人類はアフリカで誕生し、大陸を移動しながらアジアにやってきたという説は、とても有名な話だが、もともとは同じ祖先を持つはずなのに、欧米人のほぼ全ての人がお酒に強い体質を持っていながら、なぜ一部のアジア人(特に日本)だけ、お酒に弱くなってしまったのか?

さまざまな仮説があるそうだが、有力な説の一つにとても興味深い説がある。

酒を飲むとアルコールは体の中で分解されて(アセトアルデヒド)と言う物質に変わる。飲むと顔が赤くなるのはこのアセトアルデヒドの仕業だ。
それどころか、体中の細胞気をつけて、がんなどの病気のリスクを上昇させる危険な物質でもあるとされている。
酒のリスクと最近言われる原因は、このアセトアルデヒドのせいだ。

世界に目を向けると、現代のアジア、特に東アジア一帯にアセトアルデヒド分解遺伝子の働き弱い人が多く存在している。誰が発見したか、このお酒に弱い人の分布がアジアの(稲作)の広まり方とよく似ているというのだ。そしてそこには、アジア人はお酒に弱くなることで生き延びたのではないかという説がある。

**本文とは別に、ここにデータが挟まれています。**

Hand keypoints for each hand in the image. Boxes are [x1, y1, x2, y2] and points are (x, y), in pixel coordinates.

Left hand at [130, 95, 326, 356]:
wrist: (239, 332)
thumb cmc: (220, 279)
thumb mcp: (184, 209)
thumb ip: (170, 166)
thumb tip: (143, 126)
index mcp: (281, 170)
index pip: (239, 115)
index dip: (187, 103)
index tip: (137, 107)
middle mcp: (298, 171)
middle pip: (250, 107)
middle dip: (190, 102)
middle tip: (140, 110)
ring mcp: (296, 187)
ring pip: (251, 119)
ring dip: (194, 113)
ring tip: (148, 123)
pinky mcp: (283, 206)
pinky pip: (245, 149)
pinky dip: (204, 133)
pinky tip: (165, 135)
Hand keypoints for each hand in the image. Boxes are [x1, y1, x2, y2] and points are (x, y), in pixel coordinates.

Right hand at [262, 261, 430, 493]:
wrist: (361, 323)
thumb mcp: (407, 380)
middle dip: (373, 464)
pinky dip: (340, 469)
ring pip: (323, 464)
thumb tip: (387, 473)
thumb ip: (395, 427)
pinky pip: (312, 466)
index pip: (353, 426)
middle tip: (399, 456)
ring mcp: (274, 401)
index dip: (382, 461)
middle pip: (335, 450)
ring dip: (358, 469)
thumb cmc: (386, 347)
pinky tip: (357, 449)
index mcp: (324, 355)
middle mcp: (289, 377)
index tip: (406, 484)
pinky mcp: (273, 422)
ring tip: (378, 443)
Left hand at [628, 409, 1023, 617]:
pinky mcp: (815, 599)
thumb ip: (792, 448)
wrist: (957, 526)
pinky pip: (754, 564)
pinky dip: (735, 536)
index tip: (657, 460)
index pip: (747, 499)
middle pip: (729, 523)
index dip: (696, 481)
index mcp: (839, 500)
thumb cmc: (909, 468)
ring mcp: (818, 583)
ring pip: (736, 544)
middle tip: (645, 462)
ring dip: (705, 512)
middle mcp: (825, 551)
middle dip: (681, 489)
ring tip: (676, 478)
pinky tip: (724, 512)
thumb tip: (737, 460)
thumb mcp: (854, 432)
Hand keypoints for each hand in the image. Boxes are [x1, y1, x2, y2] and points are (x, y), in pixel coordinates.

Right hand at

中国から広まった稲作は、アジア人の生活を支えたが、同時に水辺に多くの人が集まって暮らすことになる。
水路の技術は当然現代よりも低く、当時は衛生環境が悪かった為、食物に病気を引き起こす悪い微生物や寄生虫などが付着するかったことが多かったと考えられている。体内で微生物が増えれば命もかかわる。

日本でも、ワクチンなどが出来るまでは、その土地独自の奇病があったそうだ。お酒が分解される過程で生まれるアセトアルデヒドは人間にも毒になるが、実は微生物にとっても毒なのだ。

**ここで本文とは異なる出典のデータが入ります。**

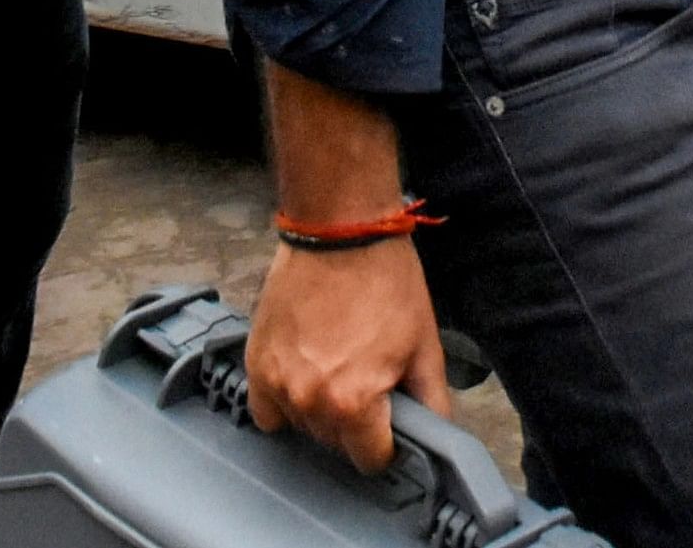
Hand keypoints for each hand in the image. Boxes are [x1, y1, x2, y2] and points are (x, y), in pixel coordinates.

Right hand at [243, 238, 450, 472]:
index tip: (389, 421)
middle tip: (367, 384)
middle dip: (355, 425)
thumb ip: (431, 402)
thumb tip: (435, 434)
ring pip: (302, 427)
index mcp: (355, 403)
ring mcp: (278, 383)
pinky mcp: (256, 363)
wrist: (341, 233)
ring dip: (319, 412)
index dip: (387, 443)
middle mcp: (311, 402)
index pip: (371, 459)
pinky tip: (302, 377)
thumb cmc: (386, 282)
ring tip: (336, 369)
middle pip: (335, 445)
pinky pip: (266, 410)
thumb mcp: (425, 346)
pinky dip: (282, 402)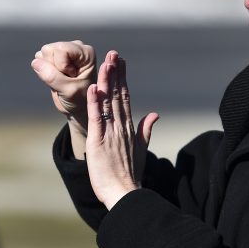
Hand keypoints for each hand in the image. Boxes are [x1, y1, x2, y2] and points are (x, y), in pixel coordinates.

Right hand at [30, 40, 96, 123]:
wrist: (78, 106)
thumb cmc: (80, 99)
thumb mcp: (69, 90)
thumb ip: (52, 77)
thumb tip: (35, 62)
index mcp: (86, 52)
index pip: (61, 49)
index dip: (61, 66)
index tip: (72, 77)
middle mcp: (76, 47)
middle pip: (49, 49)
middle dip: (53, 67)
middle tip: (66, 79)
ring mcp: (65, 51)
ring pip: (43, 53)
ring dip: (48, 69)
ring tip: (61, 78)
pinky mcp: (55, 56)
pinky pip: (40, 58)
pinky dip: (44, 70)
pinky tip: (57, 77)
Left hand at [85, 50, 159, 208]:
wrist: (126, 194)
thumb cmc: (131, 175)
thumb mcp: (142, 149)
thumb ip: (146, 129)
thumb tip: (156, 114)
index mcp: (130, 128)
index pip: (126, 98)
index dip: (123, 79)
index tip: (121, 62)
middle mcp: (122, 127)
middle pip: (118, 94)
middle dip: (115, 73)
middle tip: (113, 53)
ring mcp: (111, 133)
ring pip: (108, 102)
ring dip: (106, 81)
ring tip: (105, 62)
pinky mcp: (99, 141)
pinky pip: (96, 118)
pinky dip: (94, 102)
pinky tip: (93, 88)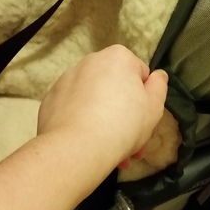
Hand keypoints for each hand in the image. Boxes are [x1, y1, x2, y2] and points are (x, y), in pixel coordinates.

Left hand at [37, 45, 167, 190]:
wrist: (77, 149)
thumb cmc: (123, 124)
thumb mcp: (154, 106)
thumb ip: (160, 86)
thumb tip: (158, 74)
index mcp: (117, 57)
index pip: (139, 75)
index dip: (145, 100)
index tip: (143, 121)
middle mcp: (90, 61)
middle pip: (115, 88)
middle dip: (123, 115)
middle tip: (130, 144)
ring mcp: (66, 80)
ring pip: (94, 101)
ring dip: (104, 121)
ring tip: (109, 152)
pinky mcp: (50, 100)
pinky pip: (73, 110)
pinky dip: (81, 123)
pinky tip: (86, 144)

つまり、アセトアルデヒド分解酵素の働きが弱い祖先が、酒を飲む事で体内には分解できない猛毒のアセトアルデヒドが増えていく。
しかし、それが人体に良くない微生物を攻撃する薬になり、結果的にお酒に弱い遺伝子を持つ人達が生き残っていったのではないかと考えられている。

日本国内でも、お酒が強い人が多いとされている地域は稲作が盛んではないことから、この説は有力視されている。

遺伝子的に弱くなる事で、逆に生き残っていったという不思議な現象だが、毒を持って毒を制す的な少しダークファンタジーで、誰かに話したくなる説だ。